The concerns raised regarding the unpredictability and potential dangers of large AI models have significant implications for the future of artificial intelligence. As AI continues to advance and permeate various aspects of society, it becomes essential to address these issues to ensure the safe and responsible development of AI technologies. 

The calls for regulation and open discussions reflect a growing recognition of the need to establish safeguards and ethical guidelines to mitigate the risks associated with AI. 
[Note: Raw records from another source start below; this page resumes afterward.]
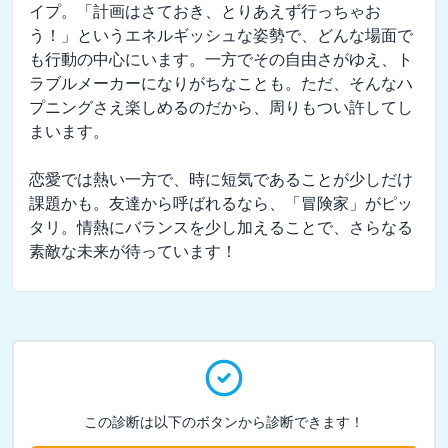
イプ。「計画はさておき、とりあえず行っちゃお
う！」というエネルギッシュな姿勢で、どんな場面で
も行動の中心にいます。一方でその自由さがゆえ、ト
ラブルメーカーになりがちなことも。ただ、そんなハ
プニングさえ楽しめるのだから、周りもつい許してし
まいます。

恋愛では熱い一方で、時に短気であることが少しだけ
課題かも。友達から呼ばれるなら、「冒険家」がピッ
タリ。情熱にバランスを少し加えることで、さらなる
素敵な未来が待っています！
この診断は以下のボタンから診断できます！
By proactively controlling and monitoring the training data used for AI models, developers can enhance transparency, accountability, and user-specificity, fostering a more trustworthy and beneficial AI ecosystem. 

As AI becomes an increasingly integral part of our lives, it is crucial to shape its future in a way that prioritises human well-being, protects data rights, and upholds the integrity of the information ecosystem.


The concerns surrounding the unpredictability and potential dangers of large AI models underscore the need for comprehensive regulation and open discussions within the AI community. 

Striking a balance between innovation and safety is crucial to ensure the responsible development and deployment of AI technologies. Efforts to respect data ownership, address copyright concerns, and maintain the integrity of online content are essential to foster trust and reliability in AI systems. 

By reevaluating data selection and focusing on user-specific training, AI can be harnessed to serve the best interests of society while minimising the potential risks associated with its rapid advancement.